*Exercise brief:*
Rewrite the notebook code from "path2 = path2.format(fields[0], fields[0], int(fields[2]))" up to and including "raise(Exception('invalid fields'))", changing "invalid fields" to "unexpected field count".

*Extract provided:*
In [1]:
import pandas as pd
import numpy as np
import keras
from keras.utils.data_utils import get_file
from keras.preprocessing.image import array_to_img, img_to_array, load_img
from os.path import join
import multiprocessing
from sklearn.preprocessing import LabelEncoder
from sklearn.model_selection import train_test_split
from scipy.stats import skew, kurtosis, tvar, entropy, pearsonr
import keras.backend.tensorflow_backend as K

%matplotlib inline

Using TensorFlow backend.


In [2]:
DATA_HOME = '../lfw-aligned-with-32-margin-resized/'

In [3]:
PAIRS_PATH = '../pairs.txt'

In [4]:
raw_dataset = pd.read_csv(PAIRS_PATH, nrows=None)
raw_dataset.columns = ['data']

In [5]:
raw_dataset.shape

(6000, 1)

In [6]:
raw_dataset = raw_dataset

In [7]:
def split_raw_data(row):
    fields = str(row[0]).split('\t')
    is_the_same = 0
    path1, path2 = '{}/{}_{:04d}.png', '{}/{}_{:04d}.png'
    if len(fields) == 3:
        is_the_same = 1
        path1 = path1.format(fields[0], fields[0], int(fields[1]))
        path2 = path2.format(fields[0], fields[0], int(fields[2]))
    elif len(fields) == 4:
        path1 = path1.format(fields[0], fields[0], int(fields[1]))
        path2 = path2.format(fields[2], fields[2], int(fields[3]))
    else:
        raise(Exception('invalid fields'))
    
    return pd.Series([path1, path2, is_the_same], ['path1', 'path2', 'is_the_same']) 

In [8]:
dataset = raw_dataset.apply(split_raw_data, axis=1)

In [9]:
dataset.head()

*Data to examine:*

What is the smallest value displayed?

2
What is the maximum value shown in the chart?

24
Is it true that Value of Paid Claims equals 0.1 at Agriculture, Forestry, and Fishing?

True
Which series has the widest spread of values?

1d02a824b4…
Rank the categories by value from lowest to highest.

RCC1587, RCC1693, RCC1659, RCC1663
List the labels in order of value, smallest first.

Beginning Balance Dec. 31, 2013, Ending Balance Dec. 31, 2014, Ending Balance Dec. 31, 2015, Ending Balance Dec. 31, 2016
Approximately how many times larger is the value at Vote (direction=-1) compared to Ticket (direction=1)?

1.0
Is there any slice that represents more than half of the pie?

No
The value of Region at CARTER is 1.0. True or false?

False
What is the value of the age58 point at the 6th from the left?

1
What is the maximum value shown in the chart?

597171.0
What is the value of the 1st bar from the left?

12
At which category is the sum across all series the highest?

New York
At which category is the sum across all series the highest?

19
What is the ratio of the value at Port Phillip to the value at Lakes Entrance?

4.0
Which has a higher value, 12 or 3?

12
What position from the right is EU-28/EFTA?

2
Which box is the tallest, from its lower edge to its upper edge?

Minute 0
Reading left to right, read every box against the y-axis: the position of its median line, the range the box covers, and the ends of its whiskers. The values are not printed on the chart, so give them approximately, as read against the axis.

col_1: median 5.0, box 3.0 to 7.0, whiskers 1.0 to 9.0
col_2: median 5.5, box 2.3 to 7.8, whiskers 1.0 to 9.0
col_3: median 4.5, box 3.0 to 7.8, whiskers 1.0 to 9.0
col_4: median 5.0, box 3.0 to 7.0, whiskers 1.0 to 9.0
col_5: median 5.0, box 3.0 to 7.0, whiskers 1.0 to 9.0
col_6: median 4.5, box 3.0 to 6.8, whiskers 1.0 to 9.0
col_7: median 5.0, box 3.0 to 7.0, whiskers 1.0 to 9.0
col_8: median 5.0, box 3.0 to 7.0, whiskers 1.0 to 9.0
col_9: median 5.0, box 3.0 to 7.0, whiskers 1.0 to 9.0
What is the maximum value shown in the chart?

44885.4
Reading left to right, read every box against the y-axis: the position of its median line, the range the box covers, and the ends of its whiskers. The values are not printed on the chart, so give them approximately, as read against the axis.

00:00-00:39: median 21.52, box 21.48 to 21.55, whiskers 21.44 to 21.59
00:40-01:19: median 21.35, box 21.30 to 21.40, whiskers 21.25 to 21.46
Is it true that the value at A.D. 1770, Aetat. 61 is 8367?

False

*Exercise solution:*
path2 = path2.format(fields[0], fields[0], int(fields[2]))
    elif len(fields) == 4:
        path1 = path1.format(fields[0], fields[0], int(fields[1]))
        path2 = path2.format(fields[2], fields[2], int(fields[3]))
    else:
        raise(Exception('unexpected field count'))